Essentially, we create an internal dictionary of all class variables that are upper-cased (well, and methods too), and wrap up a couple of instance built-in methods. Implementing an enumeration with the pattern is pretty straightforward. Here is a “days of the week” enumeration contrived by multiply inheriting two base enumeration classes:

class Weekdays(ConstantDict):
    """Weekday days."""
    MONDAY = 'Monday'
    TUESDAY = 'Tuesday'
    WEDNESDAY = 'Wednesday'
    THURSDAY = 'Thursday'
    FRIDAY = 'Friday'

class Weekend(ConstantDict):
    """Weekend days."""
    SATURDAY = 'Saturday'
    SUNDAY = 'Sunday'

class DaysOfTheWeek(Weekdays, Weekend):
    """Days of the week."""

And a simple use case example:

# Get enumeration instance.
DAYS = DaysOfTheWeek()

print(DAYS.MONDAY)        # "Monday"
print('Saturday' in DAYS) # True
print('Notaday' in DAYS)  # False
print([x for x in DAYS])  # ["Monday", "Tuesday", ...]


The ConstantDict pattern shines in a couple of key areas:

  • It has a terse, clean, and extensible structure.
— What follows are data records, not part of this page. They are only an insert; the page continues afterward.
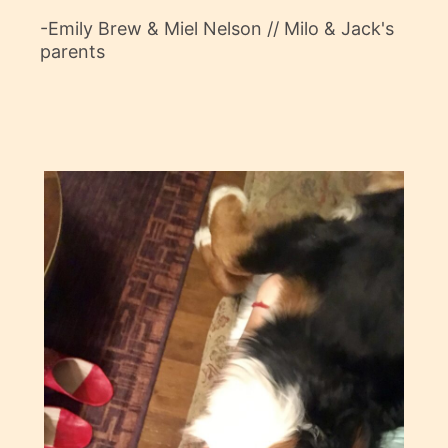
-Emily Brew & Miel Nelson // Milo & Jack's
parents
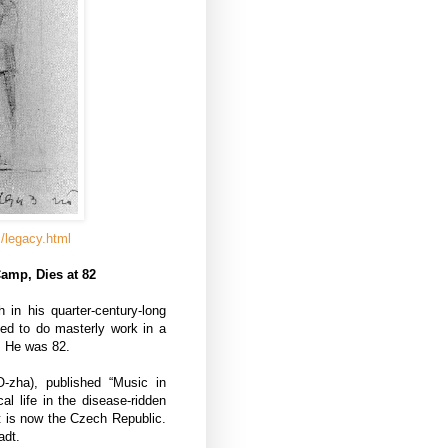
/legacy.html
amp, Dies at 82
in his quarter-century-long
ed to do masterly work in a
. He was 82.
-zha), published “Music in
al life in the disease-ridden
at is now the Czech Republic.
adt.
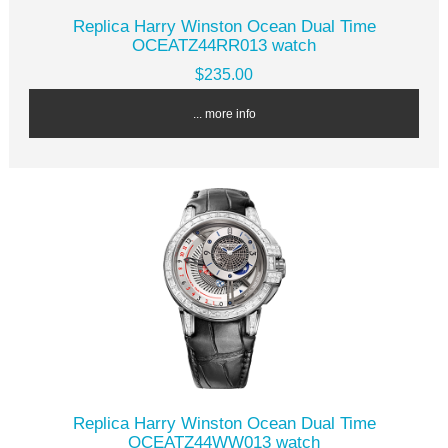
Replica Harry Winston Ocean Dual Time
OCEATZ44RR013 watch
$235.00
... more info
Replica Harry Winston Ocean Dual Time
OCEATZ44WW013 watch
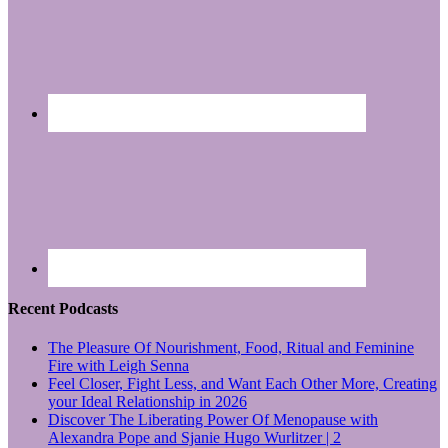
Recent Podcasts
The Pleasure Of Nourishment, Food, Ritual and Feminine
Fire with Leigh Senna
Feel Closer, Fight Less, and Want Each Other More, Creating
your Ideal Relationship in 2026
Discover The Liberating Power Of Menopause with
Alexandra Pope and Sjanie Hugo Wurlitzer | 2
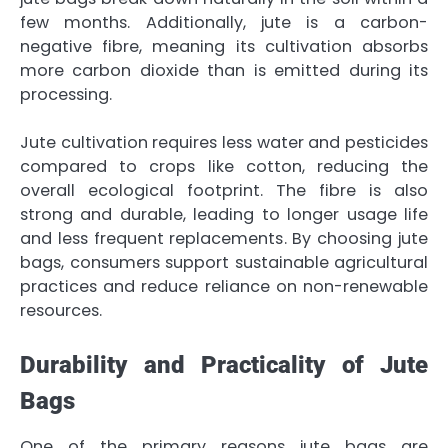
few months. Additionally, jute is a carbon-
negative fibre, meaning its cultivation absorbs
more carbon dioxide than is emitted during its
processing.
Jute cultivation requires less water and pesticides
compared to crops like cotton, reducing the
overall ecological footprint. The fibre is also
strong and durable, leading to longer usage life
and less frequent replacements. By choosing jute
bags, consumers support sustainable agricultural
practices and reduce reliance on non-renewable
resources.
Durability and Practicality of Jute
Bags
One of the primary reasons jute bags are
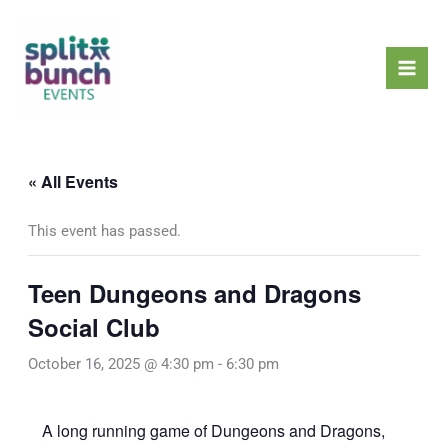
Skip
Mai
to
Men
content
« All Events
This event has passed.
Teen Dungeons and Dragons
Social Club
October 16, 2025 @ 4:30 pm
-
6:30 pm
A long running game of Dungeons and Dragons,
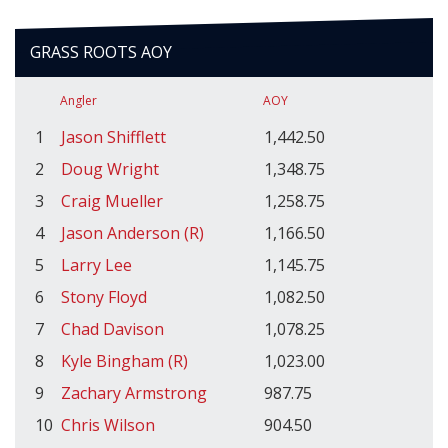
GRASS ROOTS AOY
Angler
AOY
1
Jason Shifflett
1,442.50
2
Doug Wright
1,348.75
3
Craig Mueller
1,258.75
4
Jason Anderson (R)
1,166.50
5
Larry Lee
1,145.75
6
Stony Floyd
1,082.50
7
Chad Davison
1,078.25
8
Kyle Bingham (R)
1,023.00
9
Zachary Armstrong
987.75
10
Chris Wilson
904.50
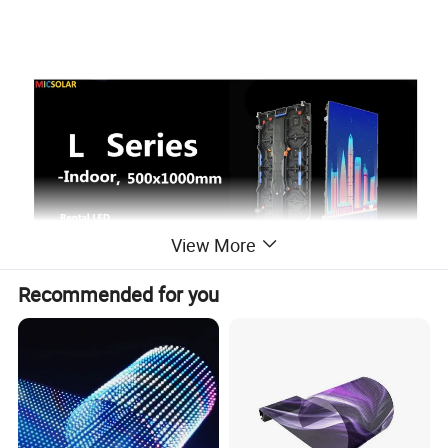
View More
Recommended for you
The enumerations are inheritable, and even support multiple inheritance (as the above examples shows). Also, the enumerations can be enhanced with helper methods, etc., because they are real classes.
  • The structure allows arbitrary enumeration values. In my example I used strings, but anything (even including functions) are valid values.
  • The enumeration members are real class variables and not strings. For me this is a key point over a pure string-based solution, as I want to be able to run pylint and have it throw errors on invalid enumeration names.
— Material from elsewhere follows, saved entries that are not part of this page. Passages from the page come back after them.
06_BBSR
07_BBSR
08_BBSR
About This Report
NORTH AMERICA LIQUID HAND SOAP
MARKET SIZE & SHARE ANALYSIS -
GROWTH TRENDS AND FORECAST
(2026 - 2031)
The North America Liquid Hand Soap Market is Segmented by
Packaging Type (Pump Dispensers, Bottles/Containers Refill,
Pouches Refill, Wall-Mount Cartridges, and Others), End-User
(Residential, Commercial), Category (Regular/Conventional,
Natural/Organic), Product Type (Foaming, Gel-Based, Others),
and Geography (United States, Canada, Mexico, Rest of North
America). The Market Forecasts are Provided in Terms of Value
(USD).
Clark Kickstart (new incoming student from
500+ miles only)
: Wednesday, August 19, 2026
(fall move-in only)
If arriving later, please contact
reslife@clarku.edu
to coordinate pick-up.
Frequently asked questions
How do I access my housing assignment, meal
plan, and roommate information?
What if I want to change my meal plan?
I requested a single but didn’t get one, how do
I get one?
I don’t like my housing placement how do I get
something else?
However, ConstantDict probably isn’t the best choice for many situations. Some of the drawbacks of the pattern include:

  • Enumeration members are unordered. Because everything is shoved into a dictionary, there are no order guarantees.
  • Despite being called ConstantDict, the enumeration values aren’t actually enforced constants.
  • Enumeration values must be manually specified and are not guaranteed to be unique. As noted above arbitrary (including identical) enumeration values are allowed. However, the pattern could be easily extended to raise an exception on detection of duplicate values.
  • An enumeration class cannot have other upper-cased class variables or members. This should not be too big of a deal as the enumeration class is ideally used just as a small constant holder and not a multi-purpose class.
  • The caller has to instantiate an instance of the ConstantDict class. This is necessary for the __contains__ and __iter__ convenience method. In the past, I have used a different version of the ConstantDict class that is used only at the class variable / method level.

There are certainly other tweaks and enhancements that can make the ConstantDict pattern better for a given situation. But, in its most basic form as described above, it provides an easy, extensible thin-wrapper enumeration.